Use caller-specific denies when one allowed tool must not launch another tool: 
{
  "command_policies": {
    "commands": {
      "npm": {
        "can_use": ["node", "sh"],
        "sandbox": {
          "fs_read": ["."],
          "fs_write": ["."]
        }
      },
      "node": {
        "from": {
          "npm": {
            "fs_read": ["."],
            "fs_write": ["."]
          }
        }
      },
      "sh": {
        "from": {
          "npm": "deny",
          "session": "deny"
        }
      }
    }
  }
}
Here npm may launch node, but an attempted npm lifecycle escape through sh is denied.

Inherited Dangerous Groups

The default profile includes dangerous_commands, dangerous_commands_macos, and dangerous_commands_linux. These groups still populate the older blocked-command list. When command_policies.commands is non-empty, Tool Sandbox folds inherited blocked commands into deny-only command-control entries. That gives dangerous commands shim coverage and direct-path bypass protection while Tool Sandbox is active. Inherited blocked commands do not activate Tool Sandbox by themselves. A profile that only inherits dangerous_commands still uses the older startup-command warning path. Add at least one command_policies.commands entry when you want Tool Sandbox command-control behavior.

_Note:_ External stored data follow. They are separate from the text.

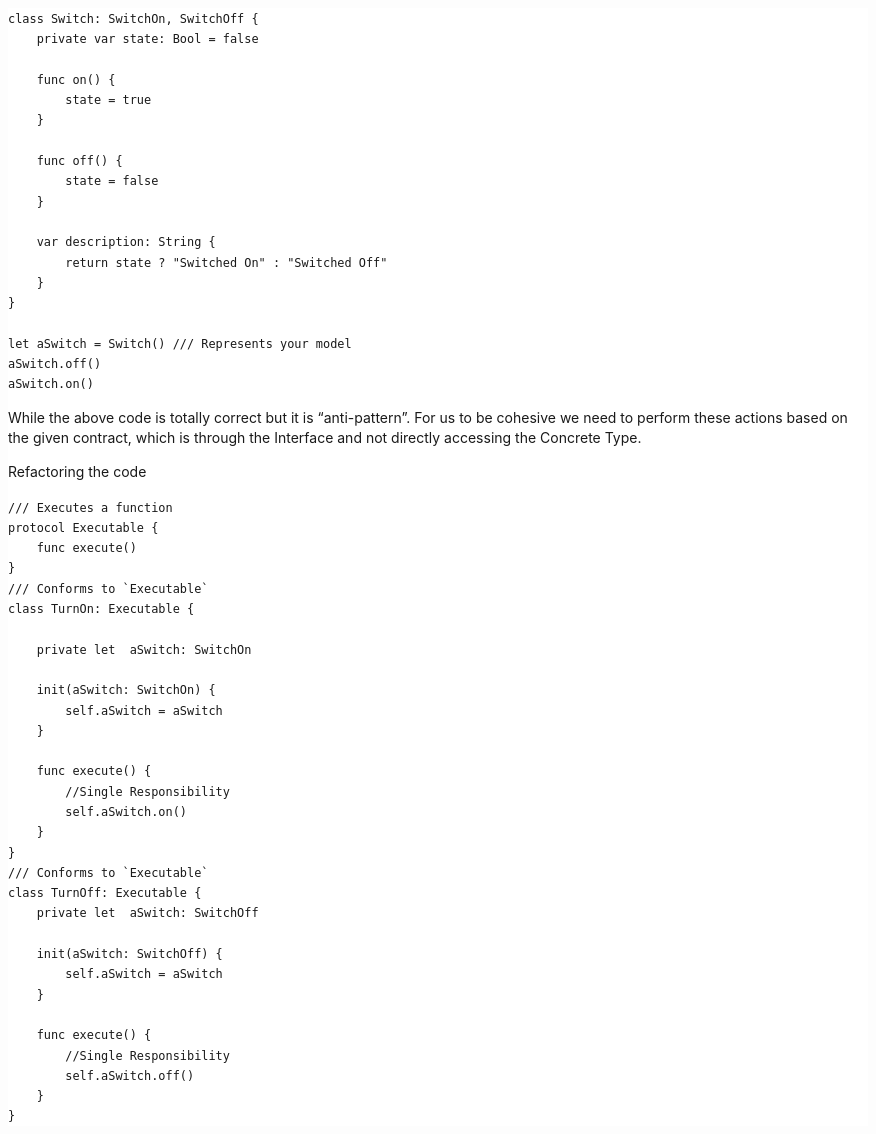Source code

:     class Switch: SwitchOn, SwitchOff {
        private var state: Bool = false

        func on() {
            state = true
        }

        func off() {
            state = false
        }

        var description: String {
            return state ? "Switched On" : "Switched Off"
        }
    }

    let aSwitch = Switch() /// Represents your model
    aSwitch.off()
    aSwitch.on()

While the above code is totally correct but it is “anti-pattern”. For us to be cohesive we need to perform these actions based on the given contract, which is through the Interface and not directly accessing the Concrete Type.

Refactoring the code
    
    /// Executes a function
    protocol Executable {
        func execute()
    }
    /// Conforms to `Executable`
    class TurnOn: Executable {

        private let  aSwitch: SwitchOn

        init(aSwitch: SwitchOn) {
            self.aSwitch = aSwitch
        }

        func execute() {
            //Single Responsibility
            self.aSwitch.on()
        }
    }
    /// Conforms to `Executable`
    class TurnOff: Executable {
        private let  aSwitch: SwitchOff

        init(aSwitch: SwitchOff) {
            self.aSwitch = aSwitch
        }

        func execute() {
            //Single Responsibility
            self.aSwitch.off()
        }
    }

Allowing One Dangerous Command

If a profile inherits dangerous_commands but intentionally needs one command, use the profile’s commands.allow compatibility field to remove that inherited blocked-command entry before Tool Sandbox command-control resolution: 
{
  "extends": "default",
  "meta": {
    "name": "allow-rm-but-block-rest"
  },
  "commands": {
    "allow": ["rm"]
  },
  "command_policies": {
    "commands": {
      "jq": {
        "sandbox": {
          "fs_read": ["."]
        }
      }
    }
  }
}
Prefer avoiding broad command allowances. If the real need is to delete files in one workspace area, use filesystem grants and unlink protection instead of allowing rm globally.

Direct Exec Bypass

Policy-controlled and deny-only commands are meant to be reached through Tool Sandbox shims. Direct paths are denied unless explicitly allowed by allow_direct_exec_bypass on a policy-controlled command. Deny-only commands are never eligible for allow_direct_exec_bypass. The profile-wide deny_direct_exec_bypass list can also name canonical executable paths that must not be bypassed by any command policy. 
{
  "command_policies": {
    "deny_direct_exec_bypass": ["/bin/rm"],
    "commands": {
      "rm": {
        "from": {
          "session": "deny"
        }
      }
    }
  }
}

Deprecated Surfaces

These older command-blocking surfaces are still parsed for compatibility, but they are startup-only and are not the preferred authoring path:
  • CLI --block-command;
  • profile commands.deny;
  • capability manifest process.blocked_commands.
For new profiles, put command-control policy under command_policies. Use Tool Sandbox when a command should be allowed with a specific child sandbox, and use this page when a command should not run.